Begin at the top of the records below and return each line exactly through the line with "ない事案の発生が懸念される。". Skip pictures.

BEGIN Material for this task

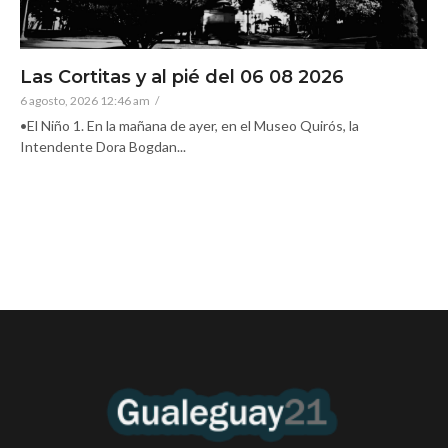
Las Cortitas y al pié del 06 08 2026
6 agosto, 2026 12:46 am
/
•El Niño 1. En la mañana de ayer, en el Museo Quirós, la
Intendente Dora Bogdan...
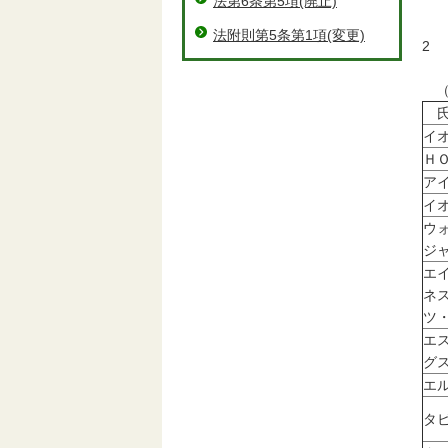
法第6条第5項(廃止)
イ
鈴
法附則第5条第1項(変更)
2
大
（
氏
イ
Ｈ
ア
イ
ウ
ジ
エ
ネ
ツ
エ
グ
エ
タ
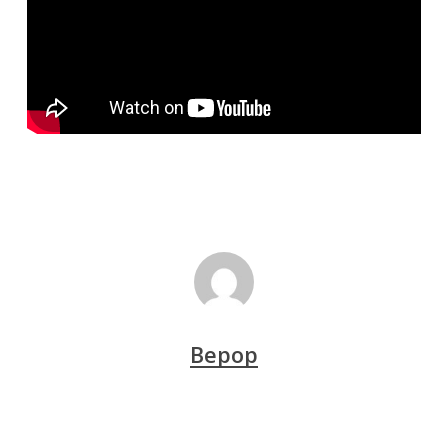
Bepop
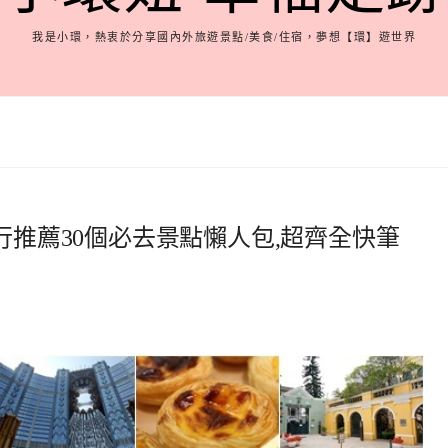
我是小環，熱衷於分享國內外旅遊景點/美食/住宿，夢想【環】遊世界
行推薦30個必去景點懶人包,超齊全快筆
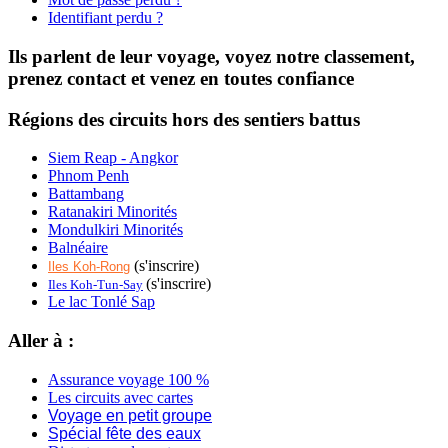
Identifiant perdu ?
Ils parlent de leur voyage, voyez notre classement,
prenez contact et venez en toutes confiance
Régions des circuits hors des sentiers battus
Siem Reap - Angkor
Phnom Penh
Battambang
Ratanakiri Minorités
Mondulkiri Minorités
Balnéaire
(s'inscrire)
Iles Koh-Rong
(s'inscrire)
Iles Koh-Tun-Say
Le lac Tonlé Sap
Aller à :
Assurance voyage 100 %
Les circuits avec cartes
Voyage en petit groupe
Spécial fête des eaux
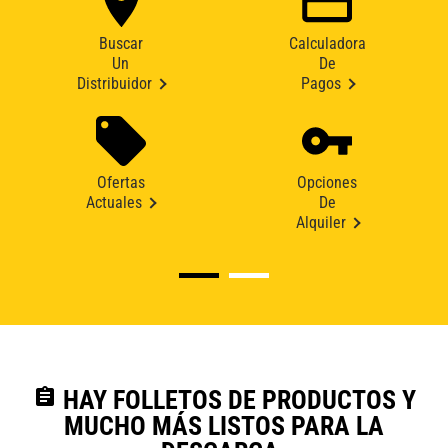
Buscar
Calculadora
Un
De
Distribuidor
Pagos
Ofertas
Opciones
Actuales
De
Alquiler
assignment
HAY FOLLETOS DE PRODUCTOS Y
MUCHO MÁS LISTOS PARA LA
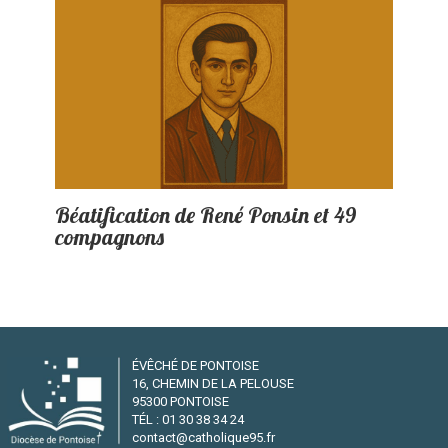
Béatification de René Ponsin et 49
compagnons
ÉVÊCHÉ DE PONTOISE
16, CHEMIN DE LA PELOUSE
95300 PONTOISE
TÉL : 01 30 38 34 24
contact@catholique95.fr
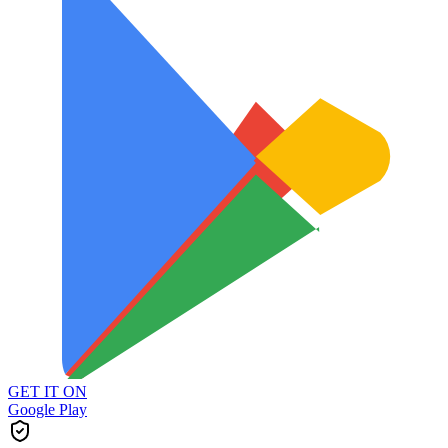
GET IT ON
Google Play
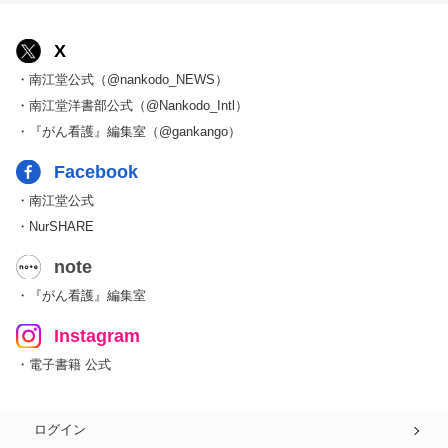
X
・南江堂公式（@nankodo_NEWS）
・南江堂洋書部公式（@Nankodo_Intl）
・『がん看護』編集室（@gankango）
Facebook
・南江堂公式
・NurSHARE
note
・『がん看護』編集室
Instagram
・電子書籍 公式
ログイン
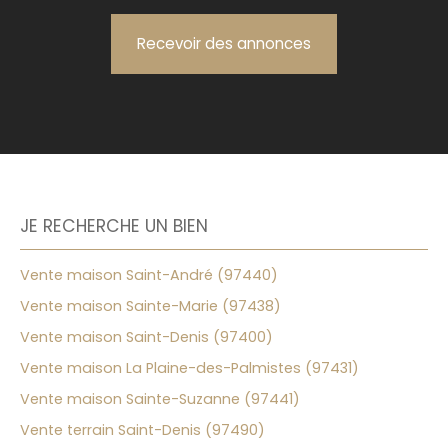
Recevoir des annonces
JE RECHERCHE UN BIEN
Vente maison Saint-André (97440)
Vente maison Sainte-Marie (97438)
Vente maison Saint-Denis (97400)
Vente maison La Plaine-des-Palmistes (97431)
Vente maison Sainte-Suzanne (97441)
Vente terrain Saint-Denis (97490)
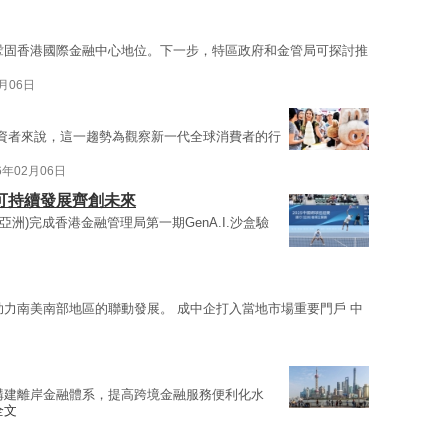
鞏固香港國際金融中心地位。下一步，特區政府和金管局可探討推
2月06日
投資者來說，這一趨勢為觀察新一代全球消費者的行
6年02月06日
領可持續發展齊創未來
(亞洲)完成香港金融管理局第一期GenA.I.沙盒驗
助力南美南部地區的聯動發展。 成中企打入當地市場重要門戶 中
構建離岸金融體系，提高跨境金融服務便利化水
全文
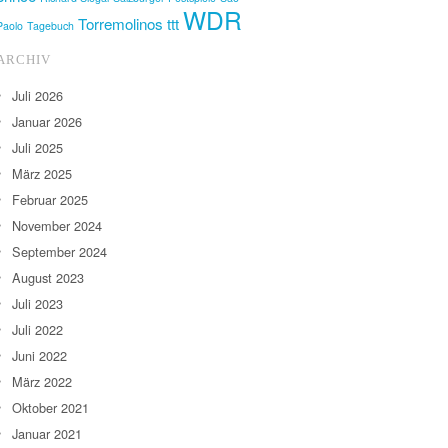
WDR
Torremolinos
ttt
Paolo
Tagebuch
ARCHIV
Juli 2026
Januar 2026
Juli 2025
März 2025
Februar 2025
November 2024
September 2024
August 2023
Juli 2023
Juli 2022
Juni 2022
März 2022
Oktober 2021
Januar 2021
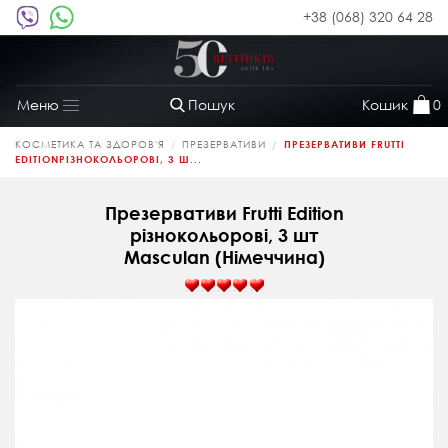
+38 (068) 320 64 28
Пошук
Кошик
0
Меню
Toggle
navigation
КОСМЕТИКА ТА ЗДОРОВ'Я
ПРЕЗЕРВАТИВИ
ПРЕЗЕРВАТИВИ FRUTTI
EDITIONРІЗНОКОЛЬОРОВІ, 3 Ш...
Презервативи Frutti Edition
різнокольорові, 3 шт
Masculan (Німеччина)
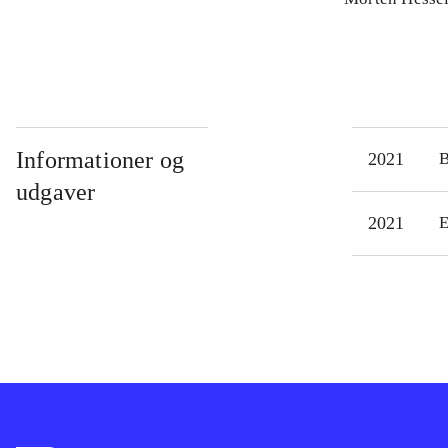
Informationer og
2021
udgaver
2021
E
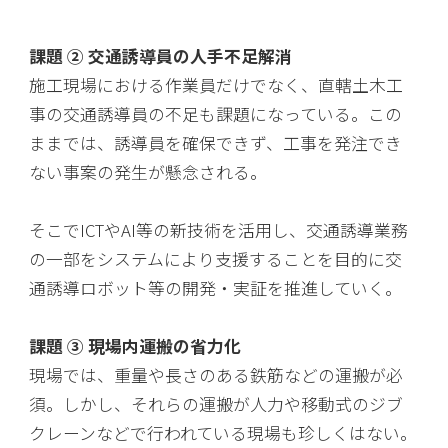
課題 ② 交通誘導員の人手不足解消
施工現場における作業員だけでなく、直轄土木工
事の交通誘導員の不足も課題になっている。この
ままでは、誘導員を確保できず、工事を発注でき
ない事案の発生が懸念される。
そこでICTやAI等の新技術を活用し、交通誘導業務
の一部をシステムにより支援することを目的に交
通誘導ロボット等の開発・実証を推進していく。
課題 ③ 現場内運搬の省力化
現場では、重量や長さのある鉄筋などの運搬が必
須。しかし、それらの運搬が人力や移動式のジブ
クレーンなどで行われている現場も珍しくはない。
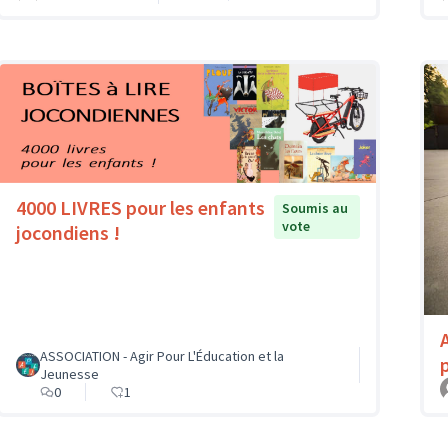
4000 LIVRES pour les enfants
Soumis au
vote
jocondiens !
ASSOCIATION - Agir Pour L'Éducation et la
Jeunesse
0
1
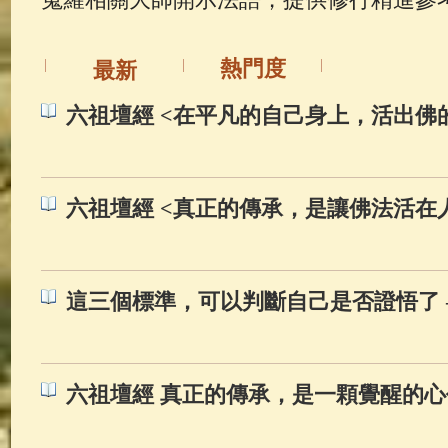
佛典故事
(37)
佛說療痔(腫瘤)
熱門度
最新
六祖壇經 <在平凡的自己身上，活出佛
六祖壇經 <真正的傳承，是讓佛法活在
這三個標準，可以判斷自己是否證悟了 
六祖壇經 真正的傳承，是一顆覺醒的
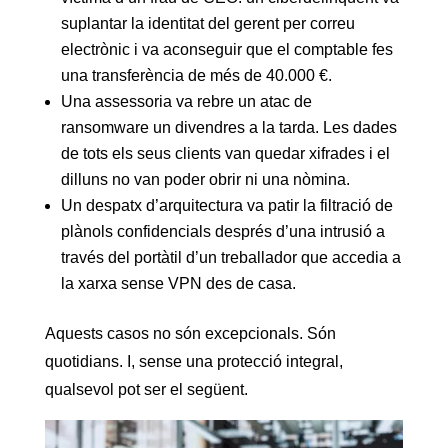
suplantar la identitat del gerent per correu
electrònic i va aconseguir que el comptable fes
una transferència de més de 40.000 €.
Una assessoria va rebre un atac de
ransomware un divendres a la tarda. Les dades
de tots els seus clients van quedar xifrades i el
dilluns no van poder obrir ni una nòmina.
Un despatx d’arquitectura va patir la filtració de
plànols confidencials després d’una intrusió a
través del portàtil d’un treballador que accedia a
la xarxa sense VPN des de casa.
Aquests casos no són excepcionals. Són
quotidians. I, sense una protecció integral,
qualsevol pot ser el següent.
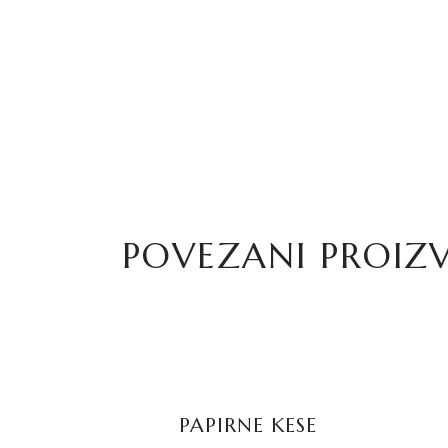
POVEZANI PROIZ
PROČITAJTE JOŠ
PAPIRNE KESE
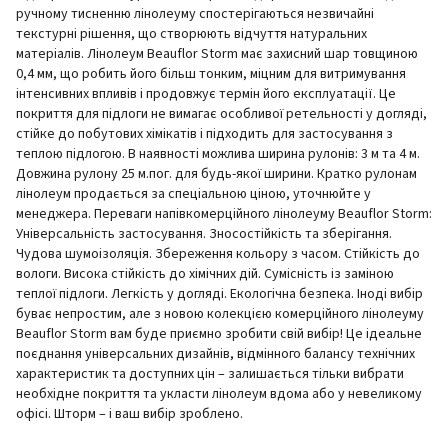
ручному тисненню лінолеуму спостерігаються незвичайні
текстурні рішення, що створюють відчуття натуральних
матеріалів. Лінолеум Beauflor Storm має захисний шар товщиною
0,4 мм, що робить його більш тонким, міцним для витримування
інтенсивних впливів і продовжує термін його експлуатації. Це
покриття для підлоги не вимагає особливої ретельності у догляді,
стійке до побутових хімікатів і підходить для застосування з
теплою підлогою. В наявності можлива ширина рулонів: 3 м та 4 м.
Довжина рулону 25 м.пог. для будь-якої ширини. Кратко рулонам
лінолеум продається за спеціальною ціною, уточнюйте у
менеджера. Переваги напівкомерційного лінолеуму Beauflor Storm:
Універсальність застосування. Зносостійкість та зберігання.
Чудова шумоізоляція. Збереження кольору з часом. Стійкість до
вологи. Висока стійкість до хімічних дій. Сумісність із заміною
теплої підлоги. Легкість у догляді. Екологічна безпека. Іноді вибір
буває непростим, але з новою колекцією комерційного лінолеуму
Beauflor Storm вам буде приємно зробити свій вибір! Це ідеальне
поєднання універсальних дизайнів, відмінного балансу технічних
характеристик та доступних цін – залишається тільки вибрати
необхідне покриття та укласти лінолеум вдома або у невеликому
офісі. Шторм – і ваш вибір зроблено.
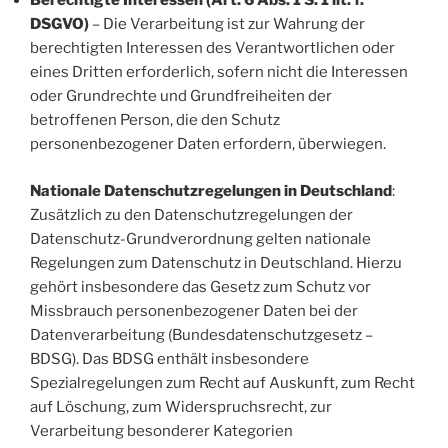
Berechtigte Interessen (Art. 6 Abs. 1 S. 1 lit. f.
DSGVO)
– Die Verarbeitung ist zur Wahrung der
berechtigten Interessen des Verantwortlichen oder
eines Dritten erforderlich, sofern nicht die Interessen
oder Grundrechte und Grundfreiheiten der
betroffenen Person, die den Schutz
personenbezogener Daten erfordern, überwiegen.
Nationale Datenschutzregelungen in Deutschland
:
Zusätzlich zu den Datenschutzregelungen der
Datenschutz-Grundverordnung gelten nationale
Regelungen zum Datenschutz in Deutschland. Hierzu
gehört insbesondere das Gesetz zum Schutz vor
Missbrauch personenbezogener Daten bei der
Datenverarbeitung (Bundesdatenschutzgesetz –
BDSG). Das BDSG enthält insbesondere
Spezialregelungen zum Recht auf Auskunft, zum Recht
auf Löschung, zum Widerspruchsrecht, zur
Verarbeitung besonderer Kategorien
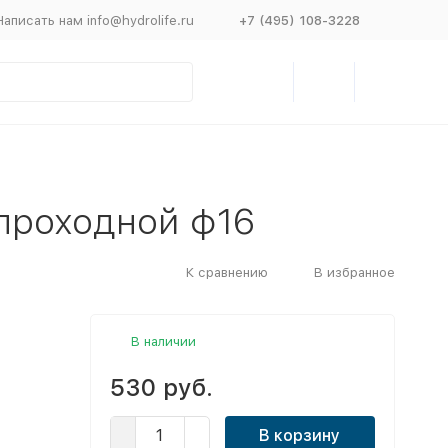
Написать нам info@hydrolife.ru
+7 (495) 108-3228
проходной ф16
К сравнению
В избранное
В наличии
530 руб.
В корзину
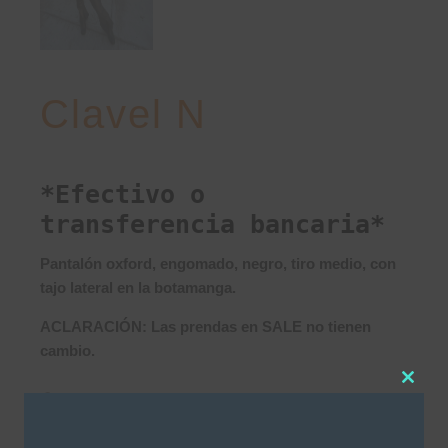
Clavel N
*Efectivo o
transferencia bancaria*
Pantalón oxford, engomado, negro, tiro medio, con
tajo lateral en la botamanga.
ACLARACIÓN: Las prendas en SALE no tienen
cambio.
Clos
Este producto no está disponible porque no hay
this
stock.
modu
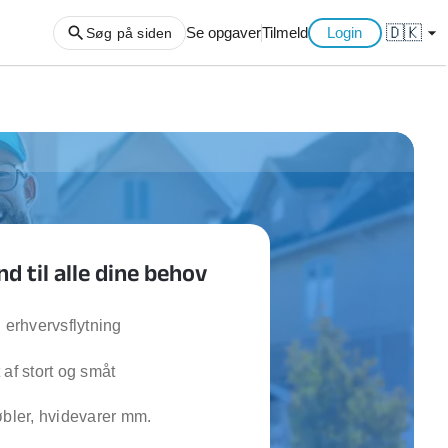
🇩🇰
arrow_drop_down
Se opgaver
Tilmeld
Login
Søg på siden
ng af haveaffald
ng af storskrald
slager
gger
 til alle dine behov
ning
an
l hårde hvidevarer
g erhvervsflytning
belsamling
 af stort og småt
ng af køkken
øbler, hvidevarer mm.
ng af hjemme netværk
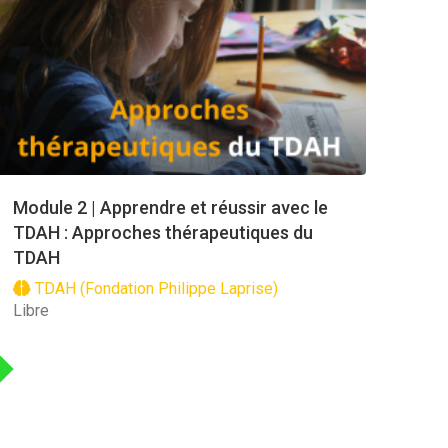
Module 2 | Apprendre et réussir avec le
TDAH : Approches thérapeutiques du
TDAH
TDAH (Fondation Philippe Laprise)
Libre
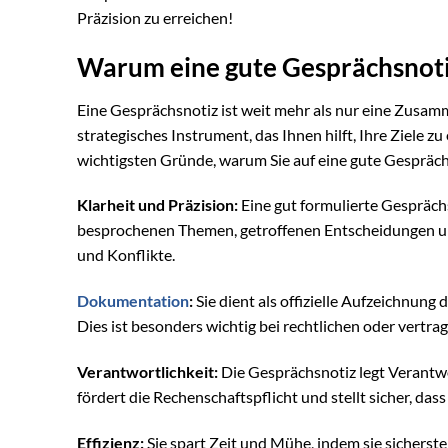
Präzision zu erreichen!
Warum eine gute Gesprächsnotiz
Eine Gesprächsnotiz ist weit mehr als nur eine Zusamm
strategisches Instrument, das Ihnen hilft, Ihre Ziele z
wichtigsten Gründe, warum Sie auf eine gute Gesprächs
Klarheit und Präzision:
Eine gut formulierte Gesprächs
besprochenen Themen, getroffenen Entscheidungen u
und Konflikte.
Dokumentation
:
Sie dient als offizielle Aufzeichnun
Dies ist besonders wichtig bei rechtlichen oder vertra
Verantwortlichkeit:
Die Gesprächsnotiz legt Verantwor
fördert die Rechenschaftspflicht und stellt sicher, das
Effizienz:
Sie spart Zeit und Mühe, indem sie sicherste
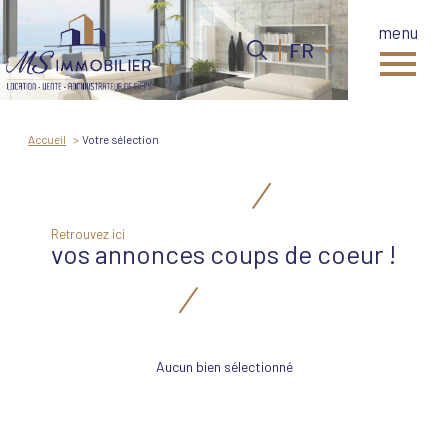
menu
Langue
Langue
FR
0
FR
Accueil
Accueil
Votre sélection
Retrouvez ici
vos annonces coups de coeur !
Aucun bien sélectionné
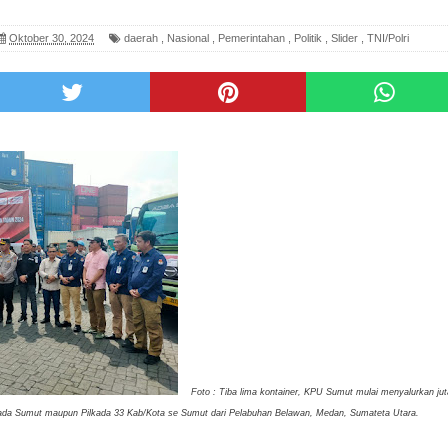
Oktober 30, 2024
daerah
,
Nasional
,
Pemerintahan
,
Politik
,
Slider
,
TNI/Polri
Foto : Tiba lima kontainer, KPU Sumut mulai menyalurkan ju
lkada Sumut maupun Pilkada 33 Kab/Kota se Sumut dari Pelabuhan Belawan, Medan, Sumateta Utara.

END Material for this task

■ Task response
Las Cortitas y al pié del 06 08 2026
6 agosto, 2026 12:46 am
/
•El Niño 1. En la mañana de ayer, en el Museo Quirós, la
Intendente Dora Bogdan...
法第6条第5項(廃止)
イ
鈴
法附則第5条第1項(変更)
2
大
（
氏
イ
Ｈ
ア
イ
ウ
ジ
エ
ネ
ツ
エ
グ
エ
タ
Bepop
我是小環，熱衷於分享國內外旅遊景點/美食/住宿，夢想【環】遊世界
行推薦30個必去景點懶人包,超齊全快筆
Identifiant perdu ?
Ils parlent de leur voyage, voyez notre classement,
prenez contact et venez en toutes confiance
Régions des circuits hors des sentiers battus
Siem Reap - Angkor
Phnom Penh
Battambang
Ratanakiri Minorités
Mondulkiri Minorités
Balnéaire
(s'inscrire)
Iles Koh-Rong
(s'inscrire)
Iles Koh-Tun-Say
Le lac Tonlé Sap
Aller à :
Assurance voyage 100 %
Les circuits avec cartes
Voyage en petit groupe
Spécial fête des eaux
Buscar
Calculadora
Un
De
Distribuidor
Pagos
Ofertas
Opciones
Actuales
De
Alquiler
assignment
HAY FOLLETOS DE PRODUCTOS Y
MUCHO MÁS LISTOS PARA LA
Béatification de René Ponsin et 49
compagnons
ÉVÊCHÉ DE PONTOISE
16, CHEMIN DE LA PELOUSE
95300 PONTOISE
TÉL : 01 30 38 34 24
contact@catholique95.fr
GET IT ON
Google Play
X
・南江堂公式（@nankodo_NEWS）
・南江堂洋書部公式（@Nankodo_Intl）
・『がん看護』編集室（@gankango）
Facebook
・南江堂公式
・NurSHARE
note
・『がん看護』編集室
Instagram
・電子書籍 公式
ログイン
Recevoir des annonces
JE RECHERCHE UN BIEN
Vente maison Saint-André (97440)
Vente maison Sainte-Marie (97438)
Vente maison Saint-Denis (97400)
Vente maison La Plaine-des-Palmistes (97431)
Vente maison Sainte-Suzanne (97441)
Vente terrain Saint-Denis (97490)
鞏固香港國際金融中心地位。下一步，特區政府和金管局可探討推
2月06日
投資者來說，這一趨勢為觀察新一代全球消費者的行
6年02月06日
領可持續發展齊創未來
(亞洲)完成香港金融管理局第一期GenA.I.沙盒驗
助力南美南部地區的聯動發展。 成中企打入當地市場重要門戶 中
構建離岸金融體系，提高跨境金融服務便利化水
全文
WDR
Torremolinos
ttt
Paolo
Tagebuch
ARCHIV
Juli 2026
Januar 2026
Juli 2025
März 2025
Februar 2025
November 2024
September 2024
August 2023
Juli 2023
Juli 2022
Juni 2022
März 2022
Oktober 2021
Januar 2021
+38 (068) 320 64 28
Пошук
Кошик
0
Меню
Toggle
navigation
КОСМЕТИКА ТА ЗДОРОВ'Я
ПРЕЗЕРВАТИВИ
ПРЕЗЕРВАТИВИ FRUTTI
EDITIONРІЗНОКОЛЬОРОВІ, 3 Ш...
Презервативи Frutti Edition
різнокольорові, 3 шт
Masculan (Німеччина)
Informationer og
2021
udgaver
2021
E
課題 ② 交通誘導員の人手不足解消
施工現場における作業員だけでなく、直轄土木工
事の交通誘導員の不足も課題になっている。この
ままでは、誘導員を確保できず、工事を発注でき
ない事案の発生が懸念される。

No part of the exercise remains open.